Vol In the Family

Brent Schaeffer

Two Tennessee signees started a family tradition by inking with the Vols while another builds on a punting legend at a school known for it's kicking game.

Ellix Wilson, Memphis Melrose safety, followed brother Cedrick Wilson, a three-year starter at wide receiver and former team captain at UT. Cameron Mayo of Dalton, Ga., is the son of four-year starter and two time All-SEC guard Bill Mayo. Meanwhile Britton Colquitt builds on a UT punting pedigree following father Craig (1975-77), cousin Jimmy Colquitt (1981-1984) and brother Dustin a Ray Guy finalist last season who will be a senior this fall.

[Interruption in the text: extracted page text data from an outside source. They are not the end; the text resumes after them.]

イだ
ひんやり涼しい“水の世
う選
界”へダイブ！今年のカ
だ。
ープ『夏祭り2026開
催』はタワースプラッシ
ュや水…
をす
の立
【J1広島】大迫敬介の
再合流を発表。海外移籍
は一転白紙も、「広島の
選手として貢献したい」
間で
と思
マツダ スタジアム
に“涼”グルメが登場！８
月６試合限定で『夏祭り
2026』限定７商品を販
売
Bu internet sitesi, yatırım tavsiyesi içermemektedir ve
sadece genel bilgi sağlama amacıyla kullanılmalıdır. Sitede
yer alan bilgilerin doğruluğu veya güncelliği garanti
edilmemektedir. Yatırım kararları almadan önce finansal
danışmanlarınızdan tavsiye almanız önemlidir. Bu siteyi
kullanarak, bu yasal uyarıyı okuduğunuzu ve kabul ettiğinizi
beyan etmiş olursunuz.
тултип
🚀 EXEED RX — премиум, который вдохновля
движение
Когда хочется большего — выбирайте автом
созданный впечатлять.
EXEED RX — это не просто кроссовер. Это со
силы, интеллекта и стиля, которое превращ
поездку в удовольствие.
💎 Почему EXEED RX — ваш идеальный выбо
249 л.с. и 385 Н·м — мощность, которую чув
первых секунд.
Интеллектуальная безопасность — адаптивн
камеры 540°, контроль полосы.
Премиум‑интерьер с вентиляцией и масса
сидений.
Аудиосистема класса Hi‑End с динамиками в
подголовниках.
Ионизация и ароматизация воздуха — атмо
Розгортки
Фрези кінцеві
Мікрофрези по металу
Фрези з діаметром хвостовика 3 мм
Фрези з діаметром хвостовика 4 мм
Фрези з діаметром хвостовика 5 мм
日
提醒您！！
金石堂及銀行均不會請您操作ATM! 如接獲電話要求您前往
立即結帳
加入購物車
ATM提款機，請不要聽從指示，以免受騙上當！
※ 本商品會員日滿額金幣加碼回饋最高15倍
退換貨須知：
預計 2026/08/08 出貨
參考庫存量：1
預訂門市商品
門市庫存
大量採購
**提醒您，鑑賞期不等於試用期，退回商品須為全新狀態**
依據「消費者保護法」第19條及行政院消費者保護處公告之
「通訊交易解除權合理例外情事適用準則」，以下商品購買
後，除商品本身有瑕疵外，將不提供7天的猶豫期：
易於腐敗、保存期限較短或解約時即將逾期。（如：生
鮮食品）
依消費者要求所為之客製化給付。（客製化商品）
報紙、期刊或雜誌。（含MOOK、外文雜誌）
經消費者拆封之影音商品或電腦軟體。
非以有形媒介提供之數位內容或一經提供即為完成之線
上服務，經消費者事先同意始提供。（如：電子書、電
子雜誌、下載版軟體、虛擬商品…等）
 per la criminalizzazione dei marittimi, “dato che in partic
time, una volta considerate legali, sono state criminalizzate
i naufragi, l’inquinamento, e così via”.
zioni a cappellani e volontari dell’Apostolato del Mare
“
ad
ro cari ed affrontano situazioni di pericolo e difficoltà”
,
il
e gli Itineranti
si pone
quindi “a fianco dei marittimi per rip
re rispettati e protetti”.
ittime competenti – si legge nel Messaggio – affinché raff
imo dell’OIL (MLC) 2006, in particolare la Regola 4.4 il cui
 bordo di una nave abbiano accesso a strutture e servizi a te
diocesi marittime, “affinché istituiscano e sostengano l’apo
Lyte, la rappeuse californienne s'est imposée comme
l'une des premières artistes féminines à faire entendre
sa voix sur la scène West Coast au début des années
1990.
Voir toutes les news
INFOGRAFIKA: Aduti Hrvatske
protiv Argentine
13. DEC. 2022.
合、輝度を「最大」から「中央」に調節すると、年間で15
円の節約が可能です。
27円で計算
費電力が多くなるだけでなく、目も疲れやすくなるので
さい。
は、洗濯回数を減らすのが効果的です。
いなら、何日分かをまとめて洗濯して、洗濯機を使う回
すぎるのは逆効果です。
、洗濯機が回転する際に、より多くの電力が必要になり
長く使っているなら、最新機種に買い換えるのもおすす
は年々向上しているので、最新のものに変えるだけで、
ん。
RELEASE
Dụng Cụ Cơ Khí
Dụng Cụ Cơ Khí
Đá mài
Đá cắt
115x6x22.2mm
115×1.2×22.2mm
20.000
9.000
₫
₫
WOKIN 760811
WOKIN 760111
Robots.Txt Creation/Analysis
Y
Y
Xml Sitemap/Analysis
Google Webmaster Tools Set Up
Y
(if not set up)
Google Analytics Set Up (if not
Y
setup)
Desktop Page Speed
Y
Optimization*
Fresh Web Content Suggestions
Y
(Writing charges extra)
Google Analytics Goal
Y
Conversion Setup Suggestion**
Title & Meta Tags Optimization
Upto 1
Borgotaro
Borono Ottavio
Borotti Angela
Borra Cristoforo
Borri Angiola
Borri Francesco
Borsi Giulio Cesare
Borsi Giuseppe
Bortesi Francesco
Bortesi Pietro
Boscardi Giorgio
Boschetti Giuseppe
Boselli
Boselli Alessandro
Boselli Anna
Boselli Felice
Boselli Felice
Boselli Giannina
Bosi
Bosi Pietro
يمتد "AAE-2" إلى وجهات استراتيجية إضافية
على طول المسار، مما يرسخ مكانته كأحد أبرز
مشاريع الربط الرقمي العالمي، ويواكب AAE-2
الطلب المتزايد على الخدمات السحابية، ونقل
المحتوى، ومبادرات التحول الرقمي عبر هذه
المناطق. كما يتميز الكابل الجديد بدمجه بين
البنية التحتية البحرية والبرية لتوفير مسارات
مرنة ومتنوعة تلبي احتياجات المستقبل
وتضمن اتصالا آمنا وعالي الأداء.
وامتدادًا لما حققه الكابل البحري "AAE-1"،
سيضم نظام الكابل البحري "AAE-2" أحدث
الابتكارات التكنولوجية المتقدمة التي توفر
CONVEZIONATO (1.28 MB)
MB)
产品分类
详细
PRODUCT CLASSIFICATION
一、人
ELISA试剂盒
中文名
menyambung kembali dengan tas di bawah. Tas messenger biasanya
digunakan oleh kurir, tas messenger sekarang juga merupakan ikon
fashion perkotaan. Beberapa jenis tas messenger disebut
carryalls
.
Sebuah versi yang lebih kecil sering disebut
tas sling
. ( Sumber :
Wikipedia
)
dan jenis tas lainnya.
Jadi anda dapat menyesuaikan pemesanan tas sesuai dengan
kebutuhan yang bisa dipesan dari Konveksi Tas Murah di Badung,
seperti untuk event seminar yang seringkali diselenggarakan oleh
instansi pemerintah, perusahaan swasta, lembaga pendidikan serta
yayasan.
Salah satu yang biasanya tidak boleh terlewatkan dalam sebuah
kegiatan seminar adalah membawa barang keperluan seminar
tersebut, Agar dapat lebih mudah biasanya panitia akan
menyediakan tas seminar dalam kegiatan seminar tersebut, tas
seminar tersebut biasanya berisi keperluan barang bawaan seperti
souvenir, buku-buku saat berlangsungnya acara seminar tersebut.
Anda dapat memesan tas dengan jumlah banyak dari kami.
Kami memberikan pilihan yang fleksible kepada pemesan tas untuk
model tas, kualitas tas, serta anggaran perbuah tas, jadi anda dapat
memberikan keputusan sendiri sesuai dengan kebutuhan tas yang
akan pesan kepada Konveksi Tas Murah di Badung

If Britton redshirts his freshman season he could become a four-year starter like Dustin will be if he stays healthy in 2004. That would make a Colquitt the Vols' No. 1 punter for 15 seasons over a 33-year span. Prior to Craig's three-year run as punter he was preceded by Neil Clabo, another Knoxville high school football product who started three seasons at UT. That would up the aforementioned figure to 18 years out of 33 that started a punter from Knoxville — a remarkable case of having homegrown talent.

Interestingly, over the 30 years between the start of Craig's punting career and the end of son Dustin's college career, Tennessee only had 12 other players from Knoxville become starters. While K-town turns out great punters the overall football numbers don't add up. However the quality of players to come from Knoxville is quite strong including such greats as Bill Bates, Mike "Stop" Cofer, Tim Irwin, John Bruhin, Joey Clinkscale, Daryle Smith, Reggie Cobb, Reggie and Raleigh McKenzie and J.J. McCleskey all of whom were drafted by and played for NFL teams. Bates, Cofer, Irwin and Raleigh McKenzie were named to Pro Bowls during enduring pro careers. The other starters from Knoxville during the last three decades are Joe Cofer (Mike's brother) and Billy Arbo. There have been special teams contributors — holders and snappers — but none that were signed to scholarships in a UT recruiting class.

The lack of numbers from Knoxville, a city of 200,000, over the last 30 years underscores a problem Tennessee faces each recruiting season, having to go out of the state to sign some 75 percent of its class. Tennessee signed prospects from 12 states in 2004, which is typical. The Vols have signed prospects from at least 10 different states seven times during Phillip Fulmer's 12 recruiting classes. In 2000 UT signed prospects from 15 different states.

Compare that Oklahoma which signed all ot its prospects from two states (Oklahoma and Texas) in 2004, or Texas which signed an entire recruiting class comprised of in-state prospects. Similarly, SEC rivals like Florida and Georgia each signed over half of their last two class from in-state prospects. In 2003 over 80 percent of the Bulldogs signees were from Georgia. LSU has put together back-to-back No. 1 rated recruiting classes made up mostly Louisiana prospects.

Back on the subject of family football tradition. There's a strong vein of gridiron genetics that runs through UT's Class of 2004 including: Brent Schaeffer, whose cousin is Brad Banks is a current NFL signal caller and was second in the Heisman Trophy in 2002. Everyone knows Eric Ainge is the nephew of former NBA and MLB player Danny Ainge, but his father also played both basketball and football at BYU as a freshman. Offensive lineman Ramon Foster has a brother who starts at Louisville while California running back Arian Foster's father, Carl, played a couple of seasons for the Denver Broncos. Casey Clausen's brother Rick was recently place on scholarship after transferring from LSU following his sophomore season and will compete for UT's starting quarterback job this season. He has a younger brother, Jimmy who will be sophomore next season and already has a year under his belt as a high school starting QB last season. Jimmy Colquitt, who is 6-3, 185, will be one of the nation's most sought after signal callers in the Class 2007. Rick will be competing against C.J. Leak, who is the older brother of Florida starter Chris Leak, this spring.

Current Vols Michael Munoz and Gerald Riggs Jr. are the sons of former NFL greats and, of course, Peyton Manning is the most famous pigskin progeny of all.

For a school like Tennessee that has to comb the country in search of football talent, cultivating family connections for qualified talent is eliminating the guess work and closing the gap.